0
votes

I'm wondering about something that doesn't seem efficient to me.

I have 2 tables, one very large table DATA (millions of rows and hundreds of cols), with an id as primary key.

I then have another table, NEW_COL, with variable rows (1 to millions) but alwas 2 cols : id, and new_col_name.

I want to update the first table, adding the new_data to it.

Of course, i know how to do it with a proc sql/left join, or a data step/merge.

Yet, it seems inefficient, as far as I see with time executing, (which may be wrong), these 2 ways of doing rewrite the huge table completly, even when NEW_DATA is only 1 row (almost 1 min).

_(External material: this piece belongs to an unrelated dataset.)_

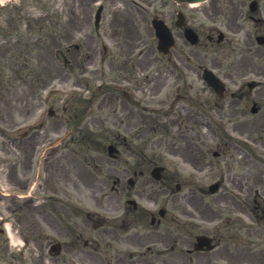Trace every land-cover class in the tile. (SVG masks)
<instances>
[{"label":"flooded vegetation","instance_id":"1","mask_svg":"<svg viewBox=\"0 0 264 264\" xmlns=\"http://www.w3.org/2000/svg\"><path fill=\"white\" fill-rule=\"evenodd\" d=\"M162 1L164 4L160 17L172 30L175 45L168 54L161 53L159 58L160 75L157 92H162L165 85L170 84L175 88L174 92L177 95L171 99L170 94L166 93L163 99L158 100L159 107L164 110L166 108L175 110L177 115L174 123L180 124L181 120L188 121L185 117L187 116L191 128L200 125L214 130V134L209 137L211 142L207 141V144L204 142L208 146L207 156L200 160L203 167L209 171L208 185L218 183L220 189L208 194L205 209H201L204 196H200L198 190L193 189V206L195 210L202 213V216L207 217L209 223L207 231L216 240L238 237L240 231L244 237L246 231L251 237L252 232H255L257 228L255 225L247 226L243 218L237 217L233 221L227 218L221 221L227 213L243 216L247 213L253 224L259 221L257 218L259 206L255 200L248 203L235 200L232 205L227 203L231 197V190L235 188L243 190L244 186L253 189L257 186L258 179H261V173L264 172V164L261 163V159L264 158V87L261 85L254 87L245 81L250 76H264V43L259 44L257 41L258 36H264V18L262 17L264 8L259 3L254 8H249L247 17L252 19L255 25L252 29L246 30L244 24L239 21L244 15L241 4H236L230 9L228 3L212 0L208 7L189 8L190 10L184 14L186 10L183 11L181 5L173 2L168 6L166 0ZM243 1L246 2V0ZM218 24H223L233 33L243 31V42L230 43L227 38L220 37V30L216 27ZM186 27H191L198 33L197 44L187 41L184 34ZM125 46H122L123 50L133 47L131 43ZM119 67L123 70L126 65L120 64ZM147 67V63L140 64L136 70L142 71ZM206 68L214 71L223 80L225 83L222 86L223 89L215 88L205 81ZM130 76L126 69L123 81H131ZM120 98L123 100L120 108L129 115L132 114L135 107L134 102H131L132 96L128 92L115 90L110 96V101L113 105H117ZM220 127L221 130H219ZM240 136L252 140L257 145V150L250 152L246 150V147L245 149L238 144ZM200 160L197 156H193L196 167ZM252 167L255 168L254 172L258 173L253 177L246 176L245 168ZM117 181L124 182L123 179H117ZM140 183L149 184L150 179L147 177ZM137 193L143 195L140 190ZM118 197H115L116 209L121 208ZM123 208V226L126 228L128 225H138L143 220L144 211L137 204L127 203ZM225 226L227 227L224 228ZM38 232V228H35V233Z\"/></svg>","mask_w":264,"mask_h":264},{"label":"rangeland","instance_id":"2","mask_svg":"<svg viewBox=\"0 0 264 264\" xmlns=\"http://www.w3.org/2000/svg\"><path fill=\"white\" fill-rule=\"evenodd\" d=\"M97 1H101L105 9L99 30V33L105 36V41H100L98 39L100 36L97 38L94 31V15L98 7ZM119 2L121 1L119 0ZM5 3L7 5L0 9V177L5 179L8 175L6 179L9 182H13L11 176H15L16 171L12 159H14L13 153L16 150L12 146L11 149L14 152L8 151L7 149L11 146L6 144H10V138L20 137L18 136L19 133L27 130L26 127L33 123L32 117L43 107L48 110L51 105L57 112L54 116H50L48 113L47 115L45 114L46 126L40 131V137H34V133H31L27 138H39V140H42L48 136L53 139H80L81 134H85L84 140H87L88 138H94L92 134L94 131L103 133L105 137L110 136L109 129H99L102 127L100 124L96 126L98 129L94 131L93 129L92 131L90 129L87 130V128L77 131L72 130V125L70 124L66 126V123L62 121L66 119L62 109L64 105V97L62 95L65 86L74 87L75 85L81 86L82 90L79 89V91L82 95L86 94L88 89L86 81H90L93 84L91 89L95 90V80L90 78L89 74H95L97 72L96 69L90 68L86 75L81 73L85 69L84 54L90 51L95 54L93 44L97 47L96 50L101 53L103 52L102 46L104 44L108 47H113V40H115L112 30L114 7L120 3L113 0H6ZM126 9L131 17L124 19L127 21L124 28L128 29L129 34L132 35H135V30H137L136 36L145 38V44L149 45L148 40L152 42L153 39L147 29L148 20L146 16L139 13L136 9H133V15L129 8ZM151 18L150 14L149 20ZM15 25H17V28H13ZM130 30L133 32L130 33ZM4 31L6 38L3 36ZM121 34L124 36L126 32L121 30ZM81 35L85 37V41L82 44L85 49L82 48L79 51L75 47V43L77 44L83 40V38H80ZM69 43L72 44L71 48H69L71 55L68 54ZM137 44L139 45V43ZM152 53V55H155V52ZM66 56L70 59L68 65L65 64ZM100 68L102 79L108 81V70L105 67ZM81 79L87 80L83 81ZM95 91H97V96H100L106 90ZM44 96L50 97L46 103L42 102V99H45ZM78 98H71L70 101ZM104 112L107 113V109L103 111L102 116H106ZM86 116L90 118L92 115L85 114L84 118ZM61 117L64 118L61 120ZM24 122L26 125L19 126ZM93 122H95L94 117L91 118L90 123L95 126L96 124ZM156 135L155 131L145 135L141 138L142 145L144 146L145 144V138L156 137ZM98 136L96 135V137ZM24 141L26 142L25 139ZM30 141H33V139ZM21 143L24 145L23 141ZM77 143H80V141ZM77 147L79 148L80 145L71 144V146H68V148L76 149ZM83 150L86 154L100 153L96 150L89 152L87 148ZM55 155H52L53 158H56ZM69 155L71 157L72 154ZM86 164L88 165L89 162L86 161ZM87 165L85 166V163L80 161L77 162L76 166L80 167L82 172L84 171L85 175L88 176V171L92 169ZM96 173L98 172L96 171ZM102 175L105 176L103 173ZM85 199L86 209H92L91 194L87 193ZM8 207L10 212L18 211L19 214H22L24 226L29 227L31 219L29 218L30 207L28 204L10 205ZM4 209L5 206L3 207L0 204V213ZM19 214H16L15 217H18ZM27 231L29 232V230ZM2 242L0 241V244L5 246V243ZM171 251L166 257L171 256ZM174 252L176 254V251ZM30 254V244L27 243L25 260L24 258L18 260L12 257L10 261L13 264H34ZM170 259H173V257ZM98 260H87V264H101L102 262L99 258ZM143 260L139 258L133 261V264ZM126 261L132 262V260L129 261L127 259ZM166 261L168 262V258H166ZM179 263L186 264V261L180 258Z\"/></svg>","mask_w":264,"mask_h":264},{"label":"bare ground","instance_id":"3","mask_svg":"<svg viewBox=\"0 0 264 264\" xmlns=\"http://www.w3.org/2000/svg\"><path fill=\"white\" fill-rule=\"evenodd\" d=\"M4 1V0H3Z\"/></svg>","mask_w":264,"mask_h":264}]
</instances>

I tried doing 2 sql, with alter table add column then update, but it's waaaaaaaay too slow as update with joining doesn't seem efficient at all.

So, is there an efficient way to "add a column" to an existing table WITHOUT rewriting this huge table ?

Thanks!

3

3 Answers

2
votes

SAS datasets are row stores and not columnar stores like tables in other databases. As such, adding rows is far easier and efficient than adding columns. A key joined view could be argued as the most 'efficient' way to add a column to a data rectangle.

If you are adding columns so often that the 1 min resource incursion is a problem you may need to upgrade hardware with faster drives, less contentious operating environment, or more memory and SASFILE if the new columns are often yet temporary in nature.

2
votes

@Richard answer is perfect. If you are adding columns on regular basis then there is problem with your design. You either need to give more details on what you are doing and someone can suggest you.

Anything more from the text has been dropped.